Il miracolo della Preghiera
Siamo sempre più certe che la preghiera fa miracoli. Sono innumerevoli le grazie ricevute delle quali siamo testimoni, per le nostre preghiere. Persone i cui tumori spariscono, moribondi che, dopo una vita lontana dalla chiesa, accettano di ricevere i sacramenti e muoiono in grazia di Dio, persone che si allontanano dai vizi.
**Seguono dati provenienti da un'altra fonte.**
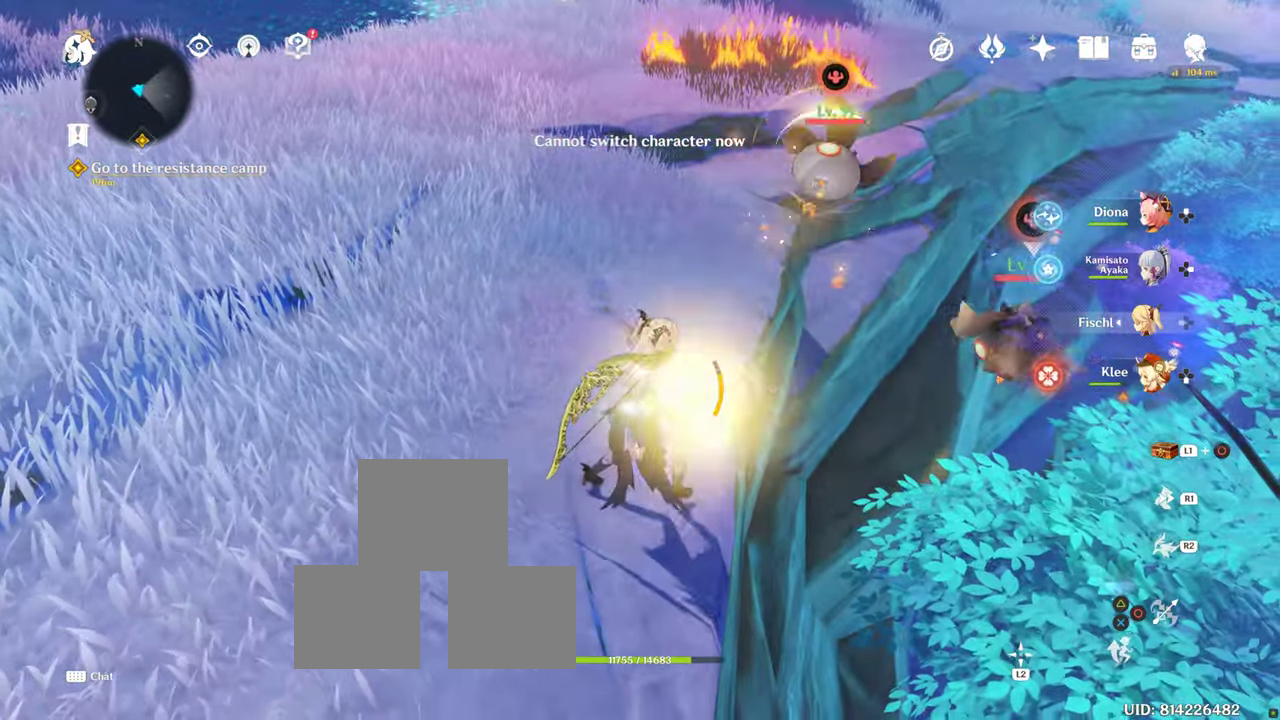
{"buttons": [], "left_stick": "up-left", "right_stick": "center"}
Preghiamo perché, poi la nostra Beata, Madre Maria Maddalena dell’Incarnazione, possa ottenere il miracolo che la porterà alla canonizzazione. Per questo vi chiediamo di segnalarci anche con una breve testimonianza le eventuali grazie ricevute.
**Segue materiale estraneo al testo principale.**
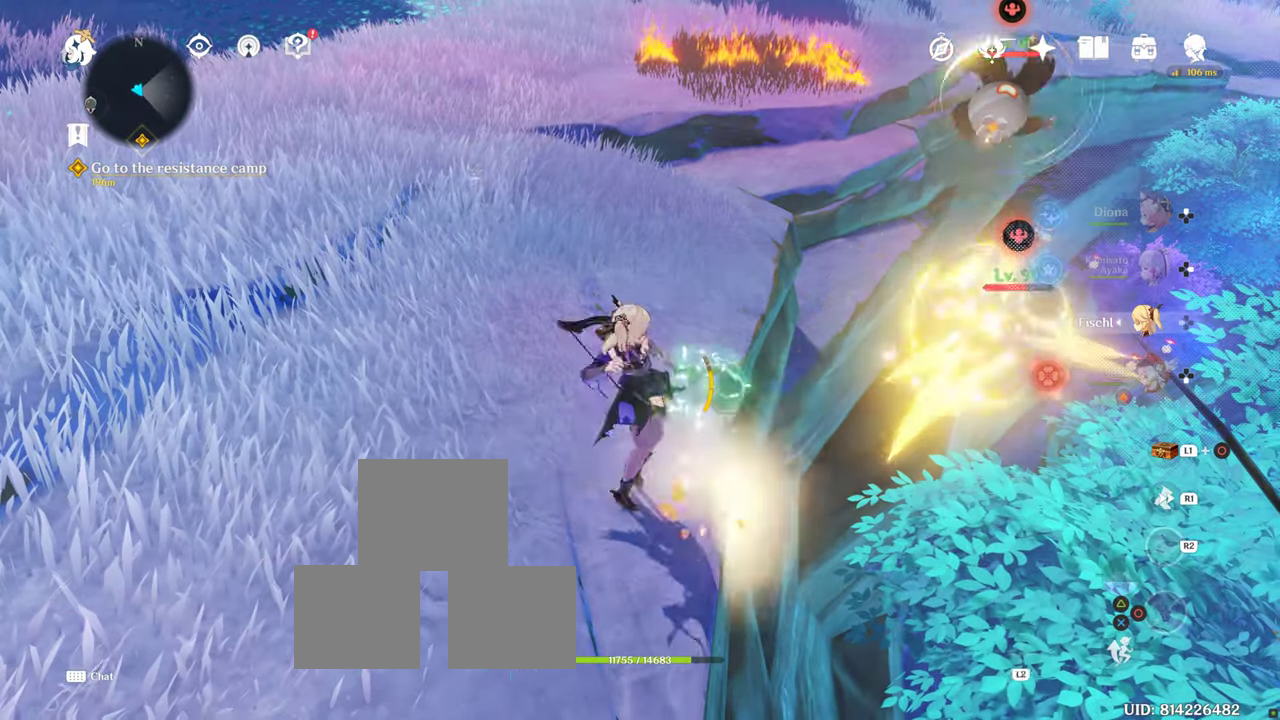
{"buttons": [], "left_stick": "up-left", "right_stick": "center", "events": [[17, "R2", "down"], [167, "R2", "up"]]}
Il miracolo della famiglia
Il recente Sinodo sulla famiglia, così denso di elementi contraddittori e polemici, ci ha condotte, non solo alla preghiera più intensa per tutte le famiglie, ma anche a ripensare alla grazia che abbiamo avuto nell’aver ricevuto in dono una famiglia degna di questo nome. Tutte noi, pur con tutti i limiti che ciascuno può anche raccontare del proprio ambiente famigliare, abbiamo compreso come la vita che abbiamo abbracciato (e per la quelle siamo grate a Dio) ha le sue radici nel dono grande dei genitori che abbiamo, o abbiamo avuto. Per questo ci sentiamo, con gli auguri natalizi, di chiedere a ciascuno di voi di intensificare la preghiera per la Famiglia unendosi alla nostra. Guardando a questa natività e vedendo il balzo pieno di energia che compie Giuseppe per apre l’uscio ai pastori e per additare il Bambino non possiamo fare a meno di ricordare le commoventi testimonianze di tante famiglie, coppie di sposi giovani o dimezza età che senza appartenere a nessun preciso movimento, senza essere stati inviatati, senza alcun utile o intento politico sono scesi in piazza spesso rischiando anche la salute, per i soprusi e gli insulti che hanno ricevuti. Siamo orgogliose per queste Sentinelle in piedi che ci fanno scoprire un popolo italiano ancora vigile e vivo. Non possiamo scendere in piazza come loro data la nostra condizione monastica, ma possiamo essere con loro accanto a loro con la preghiera e il sostegno della nostra intercessione.

E con questo ultimo “miracolo” per il quale essere grate vorremmo abbracciarvi con la stessa intensità che possiede nell’allargare le braccia la Madonna del Barocci, Che lo sguardo del Bimbo, così intenso verso la Madre ossa posarsi su ciascuno di voi e rimanervi a scudo e protezione.